"You, Collier, Lambert, and Webb," Ward replied.

"Not you?"

"I have seen the Subby already. I met him in the quad and asked if I might speak to him."

"Was he furious?" I inquired.

"I tried to explain things to him; he was not altogether furious, but stuck on a sort of injured dignity business which was rather funny."

"It isn't likely a man would want to be danced down-stairs by Lambert and Webb," Collier said; "I wonder they didn't break his neck, and it would have been a thundering good job if they had smashed themselves."

I got up and seized my gown, leaving Collier to continue his wishes for the destruction of Lambert and Webb if he felt inclined. At any other time they would have amused me, for Collier was generally difficult to move in any way, and he was quite funny when his indignation could be roused.

I am not going to describe my interview with the Subby at any length. He listened patiently to what I had to say, but if a man came to me and said that he had caught hold of me by accident I confess that I should think it a poor sort of story. I could not tell him that I was trying to save him from Lambert and Webb, because that would have been contrary to what I should have expected them to say about me, if the positions had been reversed. The Subby ought to have guessed it for himself and rewarded me, but he had been so hustled that it was perhaps too much to expect him to guess anything. My reputation for work seemed to have been of the worst. There was no denying that the Subby and I had been entangled, and it was no use for me to say that it was his fault. I spoke of it as a very unfortunate occurrence, and I assured him most warmly that it should not happen again. Assurances of that kind do not, I should say, count for much. He was so occupied by the importance of what had passed, that I could not make him see that the future was also important. And I did try hard to point this out to him, I regretted much, I promised more, and I meant everything I said most honestly. I had never been so penitent before, but I must at the same time admit that I had never previously felt quite so unwell.

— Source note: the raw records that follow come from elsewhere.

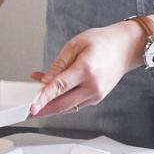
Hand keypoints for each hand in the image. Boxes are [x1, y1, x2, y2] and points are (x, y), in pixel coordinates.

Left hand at [28, 21, 143, 116]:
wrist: (126, 48)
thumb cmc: (102, 42)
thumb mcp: (76, 44)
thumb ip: (59, 64)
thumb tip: (45, 80)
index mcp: (86, 69)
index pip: (59, 87)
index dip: (43, 98)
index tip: (32, 107)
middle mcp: (93, 86)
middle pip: (62, 104)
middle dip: (43, 109)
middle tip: (28, 111)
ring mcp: (96, 94)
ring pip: (68, 107)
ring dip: (51, 107)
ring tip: (37, 104)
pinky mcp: (97, 98)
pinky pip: (76, 104)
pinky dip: (63, 101)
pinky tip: (53, 96)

Perhaps my protestations had some effect, for my sentence was that I should be gated for three weeks, and I received also what must, when translated into simple English, have been a warning that unless I changed the errors of my ways my exhibition would be taken away from me. The Subby jawed badly, he was not to be compared with Mr. Edwardes, and he hesitated and coughed, until once or twice I was almost inclined to help him out, for I knew what he was going to say and he fidgeted me. I was, however, in too great a hole to risk much, so as soon as he began I remained silent and hoped steadily that he would either end soon or be interrupted. He did not know how to begin or when to finish, and if Collier had not knocked at the door and come into the room, it seemed to me that nothing but the pangs of hunger would have warned him that he had said enough.

I have never seen a more welcome arrival than Collier's, because I had really been with the Subby a very long time, and to stand with an attentive expression for ten minutes at a stretch and listen to the usual remarks is in its way quite a feat. I found Ward waiting for me in the front quad, and he asked at once what had happened to me.